Interfacial Synergistic Hydrogen Spillover and Electron Transfer for Boosting Electrocatalytic Nitrate Reduction to Ammonia

Abstract Nitrate overabundance in wastewater brings environmental pollution and health risks, while the traditional Haber−Bosch process for ammonia production is accompanied by huge energy consumption and carbon emissions. Electrocatalytic nitrate reduction reaction (NO 3 − RR) can use renewable energy to produce green ammonia and provide a sustainable route for wastewater treatment. Electrochemical NO 3 − RR process involves multiple proton‐coupled‐electron steps; however, simultaneous optimization of proton and electron transfer is still challenging, leading to poor selectivity for ammonia production. Here, the interfacial synergism of hydrogen spillover and electron transfer is demonstrated to boost electrocatalytic nitrate reduction to ammonia.

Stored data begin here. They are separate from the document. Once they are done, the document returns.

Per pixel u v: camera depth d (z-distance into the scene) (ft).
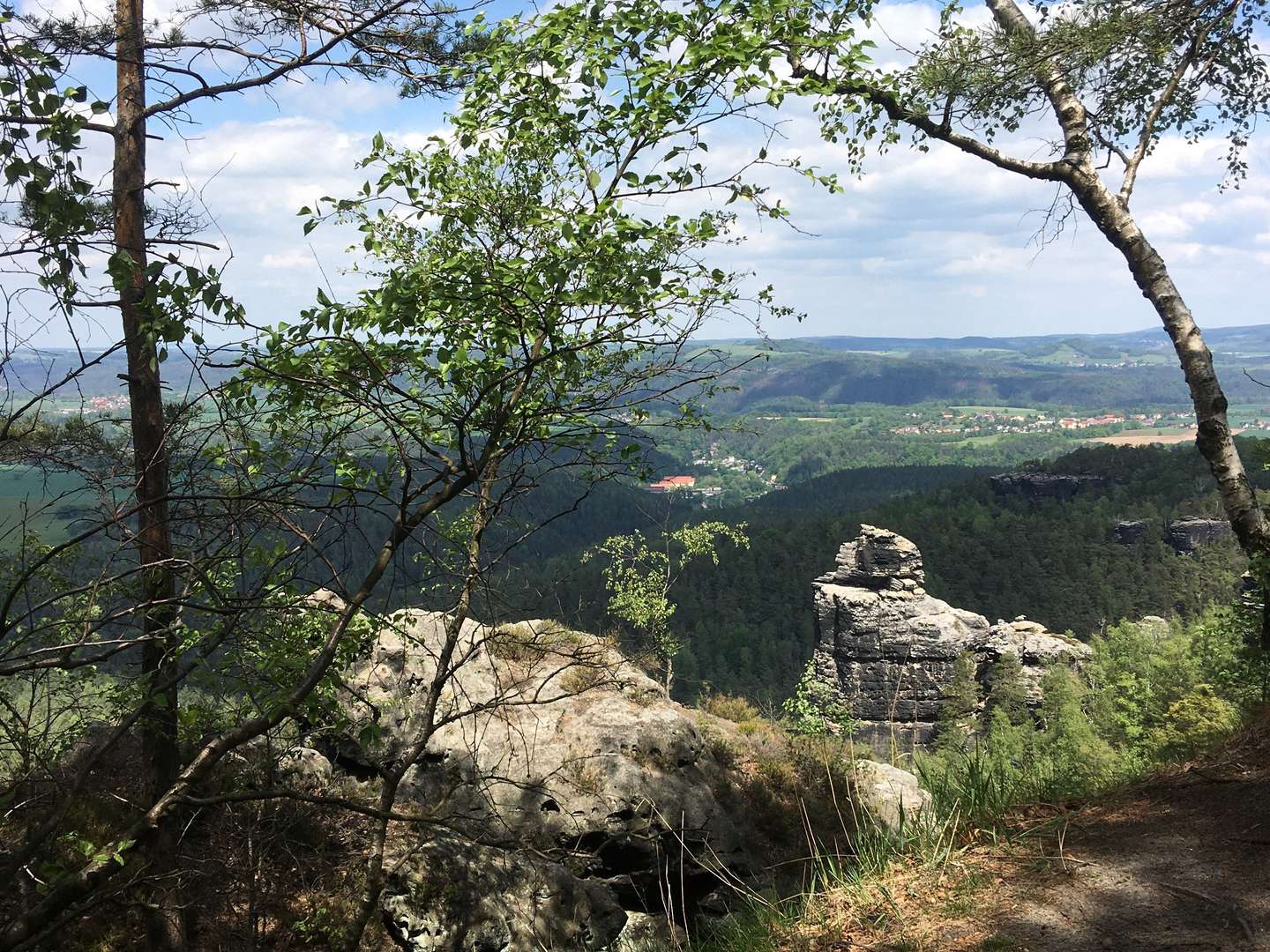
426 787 37.60
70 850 20.04
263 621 17.22
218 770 26.76
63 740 19.04
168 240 17.70
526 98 18.84
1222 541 364.99
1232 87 38.14
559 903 34.06
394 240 19.08
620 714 43.93
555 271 15.10
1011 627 267.39
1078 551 381.60
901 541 261.44
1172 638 203.10
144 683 18.62
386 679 39.17
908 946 13.98
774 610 350.23
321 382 15.23
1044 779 21.75
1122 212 36.14
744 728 59.31
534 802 38.40
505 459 18.57
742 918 17.61
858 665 255.91
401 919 30.37
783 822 46.14
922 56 35.70
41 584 15.87
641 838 38.86
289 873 29.94
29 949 14.96
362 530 17.72
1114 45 33.96
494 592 20.47
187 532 16.19
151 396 20.68
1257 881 13.66
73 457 16.22
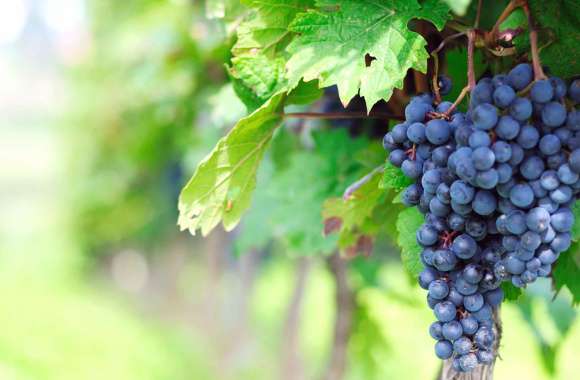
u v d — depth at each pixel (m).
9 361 3.01
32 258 5.49
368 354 1.61
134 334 4.05
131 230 4.67
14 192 9.14
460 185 0.76
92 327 3.92
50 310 4.08
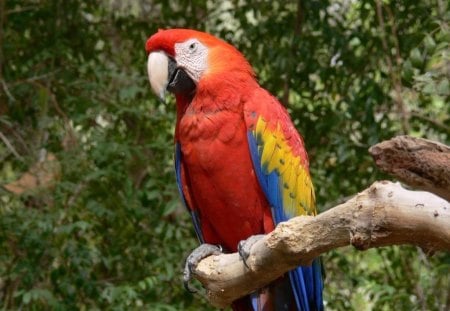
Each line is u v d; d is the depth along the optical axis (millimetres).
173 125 8281
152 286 7359
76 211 7527
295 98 8156
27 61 8328
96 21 8789
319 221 3391
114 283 7824
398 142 3215
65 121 8172
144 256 7809
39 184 7887
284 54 7578
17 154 7668
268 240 3736
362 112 7383
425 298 7371
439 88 5789
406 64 6121
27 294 7004
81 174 7648
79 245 7523
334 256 7875
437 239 3049
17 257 7789
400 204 3055
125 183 7609
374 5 7129
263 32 7926
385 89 7578
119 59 8602
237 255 4238
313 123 7844
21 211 7551
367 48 7461
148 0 9227
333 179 7789
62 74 8148
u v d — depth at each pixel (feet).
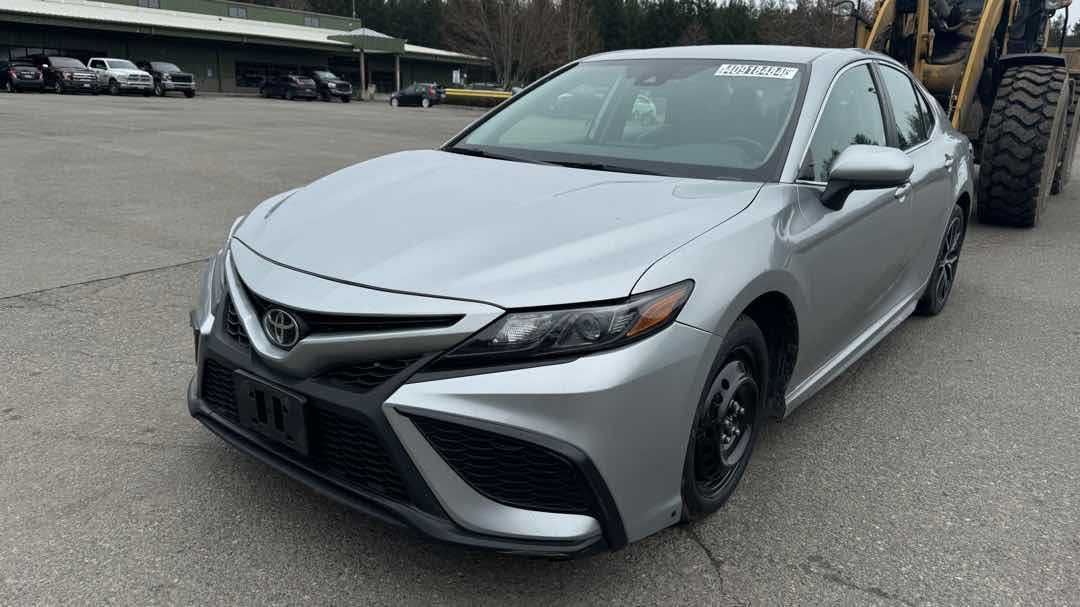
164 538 8.05
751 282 7.76
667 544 8.27
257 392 7.52
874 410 11.80
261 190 29.66
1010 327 15.80
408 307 6.77
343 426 7.11
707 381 7.63
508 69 179.52
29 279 16.93
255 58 162.20
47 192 27.37
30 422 10.44
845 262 10.07
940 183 13.97
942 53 25.79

Experimental and theoretical calculation results show that the interface hydrogen spillover of CoNi–layered double hydroxide (LDH) accelerates the hydrogenation step of NO 3 − RR, while the electron transfer to Cu 2 O promotes the reduction of adsorbed NO 3 − . Benefitting from the interfacial synergistic hydrogen spillover and electron transfer, the CoNi–LDH@Cu 2 O catalyst achieves a remarkable Faradaic efficiency of 97.8% at −0.3 V versus RHE, and a high NH 3 yield rate of 75.2 mg h −1 cm −2 at an industrial‐relevant current density ≈1 A cm −2 . This work provides insights into the interface design strategy to enhance NO 3 − RR performance for waste nitrate treatment and green ammonia synthesis.